━━ Document text ━━
Books Sales Are Up After Two Years of Declines

Circana released some 2024 sales stats this morning, and the overall picture is….mixed. Topline growth of 1% in unit sales (units being books themselves, not dollars) after back to back declining years. In case you were wondering, BookTok author (as defined by Circana), posted 20% growth after growing for five consecutive years prior. Weak spots are middle grade (down 1.5 million units year over year) and young adult fiction (down 1.2 million units). This is anecdata, but I have a early teenager and many of his cohort have been pulled away from YA by Romantasy titles.

Scholastic and Caitlin Clark Partner to Get More Books to Kids

Like many of us, Caitlin Clark has fond memories of the Scholastic Book Fair. But, as not all kids have the means to check off something to buy when it comes around, she is partnering with Scholastic to distribute 22,000 books (22 is meaningful in the Caitlin-verse apparentely) in her home state of Indiana. This article notes that Scholastic has partnered with NFL players before, but this is their first team-up with an WNBA player. Interesting.
━━━
━━ Entries provided ━━
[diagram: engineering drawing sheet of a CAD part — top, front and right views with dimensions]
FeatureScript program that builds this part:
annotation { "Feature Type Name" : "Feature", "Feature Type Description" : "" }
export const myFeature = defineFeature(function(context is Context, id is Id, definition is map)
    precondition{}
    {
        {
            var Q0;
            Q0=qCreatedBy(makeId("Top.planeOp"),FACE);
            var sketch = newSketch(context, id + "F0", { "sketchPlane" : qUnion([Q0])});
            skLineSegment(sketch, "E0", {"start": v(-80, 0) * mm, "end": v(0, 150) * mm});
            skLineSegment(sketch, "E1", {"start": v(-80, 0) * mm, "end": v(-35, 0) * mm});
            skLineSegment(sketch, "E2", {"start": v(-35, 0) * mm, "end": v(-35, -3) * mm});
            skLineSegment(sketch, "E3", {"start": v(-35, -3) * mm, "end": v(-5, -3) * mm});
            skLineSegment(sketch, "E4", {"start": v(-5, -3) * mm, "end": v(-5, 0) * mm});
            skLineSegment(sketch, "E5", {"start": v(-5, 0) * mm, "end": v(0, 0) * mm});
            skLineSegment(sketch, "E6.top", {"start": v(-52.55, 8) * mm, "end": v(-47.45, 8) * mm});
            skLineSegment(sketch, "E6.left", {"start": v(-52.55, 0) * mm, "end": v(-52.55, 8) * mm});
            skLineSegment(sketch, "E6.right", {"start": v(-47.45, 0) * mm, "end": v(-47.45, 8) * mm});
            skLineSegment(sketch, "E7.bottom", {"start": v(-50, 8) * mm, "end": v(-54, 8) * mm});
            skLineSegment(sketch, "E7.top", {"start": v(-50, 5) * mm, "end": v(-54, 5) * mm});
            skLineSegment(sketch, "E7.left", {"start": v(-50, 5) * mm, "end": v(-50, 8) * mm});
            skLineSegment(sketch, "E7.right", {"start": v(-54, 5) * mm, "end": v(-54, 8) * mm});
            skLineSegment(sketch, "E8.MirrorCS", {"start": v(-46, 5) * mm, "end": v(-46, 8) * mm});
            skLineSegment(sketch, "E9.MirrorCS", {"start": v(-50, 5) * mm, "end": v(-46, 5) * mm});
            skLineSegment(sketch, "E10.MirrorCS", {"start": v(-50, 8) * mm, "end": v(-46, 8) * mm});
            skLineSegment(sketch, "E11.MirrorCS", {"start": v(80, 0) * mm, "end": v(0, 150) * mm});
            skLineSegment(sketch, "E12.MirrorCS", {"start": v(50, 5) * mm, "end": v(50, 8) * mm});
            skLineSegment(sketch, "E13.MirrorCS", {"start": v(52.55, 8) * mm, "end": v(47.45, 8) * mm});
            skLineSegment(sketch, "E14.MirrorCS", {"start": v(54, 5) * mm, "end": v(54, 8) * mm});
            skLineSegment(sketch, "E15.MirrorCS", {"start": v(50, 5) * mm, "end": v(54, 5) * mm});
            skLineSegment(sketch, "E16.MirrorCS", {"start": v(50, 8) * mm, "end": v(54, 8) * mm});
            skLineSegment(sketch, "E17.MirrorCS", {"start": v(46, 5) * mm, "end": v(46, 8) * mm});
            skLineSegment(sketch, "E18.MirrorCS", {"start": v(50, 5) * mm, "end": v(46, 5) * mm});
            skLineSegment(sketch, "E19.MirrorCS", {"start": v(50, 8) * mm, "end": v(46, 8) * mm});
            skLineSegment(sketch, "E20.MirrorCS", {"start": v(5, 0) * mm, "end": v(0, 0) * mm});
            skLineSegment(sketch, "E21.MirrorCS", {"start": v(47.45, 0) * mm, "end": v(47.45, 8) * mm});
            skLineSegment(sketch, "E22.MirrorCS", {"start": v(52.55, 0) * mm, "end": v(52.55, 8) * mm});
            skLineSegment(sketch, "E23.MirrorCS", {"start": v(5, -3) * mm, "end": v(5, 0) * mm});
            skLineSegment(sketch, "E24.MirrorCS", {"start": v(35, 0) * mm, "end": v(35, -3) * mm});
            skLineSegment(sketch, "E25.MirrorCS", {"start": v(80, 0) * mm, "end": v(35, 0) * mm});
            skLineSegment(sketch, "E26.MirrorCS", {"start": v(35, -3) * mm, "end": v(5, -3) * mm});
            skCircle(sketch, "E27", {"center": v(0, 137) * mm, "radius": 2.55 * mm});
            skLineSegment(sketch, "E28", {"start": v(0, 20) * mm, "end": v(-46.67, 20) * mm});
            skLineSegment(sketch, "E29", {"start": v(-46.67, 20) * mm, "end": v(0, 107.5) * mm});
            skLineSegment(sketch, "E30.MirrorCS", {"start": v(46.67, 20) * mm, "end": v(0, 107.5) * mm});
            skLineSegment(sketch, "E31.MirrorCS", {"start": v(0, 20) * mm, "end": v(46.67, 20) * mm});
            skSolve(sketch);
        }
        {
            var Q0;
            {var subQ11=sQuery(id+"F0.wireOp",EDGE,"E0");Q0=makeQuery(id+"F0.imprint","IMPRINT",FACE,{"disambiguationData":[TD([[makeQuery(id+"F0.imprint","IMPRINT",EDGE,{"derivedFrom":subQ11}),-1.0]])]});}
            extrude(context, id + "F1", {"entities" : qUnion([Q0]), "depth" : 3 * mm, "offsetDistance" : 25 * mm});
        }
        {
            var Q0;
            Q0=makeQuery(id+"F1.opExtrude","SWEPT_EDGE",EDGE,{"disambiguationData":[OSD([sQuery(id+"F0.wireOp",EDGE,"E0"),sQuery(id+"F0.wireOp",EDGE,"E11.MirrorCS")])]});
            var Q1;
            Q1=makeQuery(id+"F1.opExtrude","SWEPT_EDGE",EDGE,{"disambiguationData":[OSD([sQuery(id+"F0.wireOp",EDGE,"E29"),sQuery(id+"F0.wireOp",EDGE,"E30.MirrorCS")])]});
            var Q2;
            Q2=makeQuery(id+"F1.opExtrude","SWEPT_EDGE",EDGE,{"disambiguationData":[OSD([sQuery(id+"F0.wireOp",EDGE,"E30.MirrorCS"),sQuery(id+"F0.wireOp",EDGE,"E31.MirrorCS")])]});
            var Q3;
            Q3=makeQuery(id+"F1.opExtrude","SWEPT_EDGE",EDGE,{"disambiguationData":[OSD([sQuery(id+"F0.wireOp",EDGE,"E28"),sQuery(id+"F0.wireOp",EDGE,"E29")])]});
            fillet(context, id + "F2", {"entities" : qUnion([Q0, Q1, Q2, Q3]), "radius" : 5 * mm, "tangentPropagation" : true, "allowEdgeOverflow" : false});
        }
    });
━━━
#### Exercise set
1. Transcribe part of the book news text, beginning at the words "Scholastic and Caitlin" and stopping after "WNBA player. Interesting.".
2. According to the book news text, by how many units did middle grade sales drop year over year?

#### Answers by task
1.
Scholastic and Caitlin Clark Partner to Get More Books to Kids

Like many of us, Caitlin Clark has fond memories of the Scholastic Book Fair. But, as not all kids have the means to check off something to buy when it comes around, she is partnering with Scholastic to distribute 22,000 books (22 is meaningful in the Caitlin-verse apparentely) in her home state of Indiana. This article notes that Scholastic has partnered with NFL players before, but this is their first team-up with an WNBA player. Interesting.

2. 1.5 million units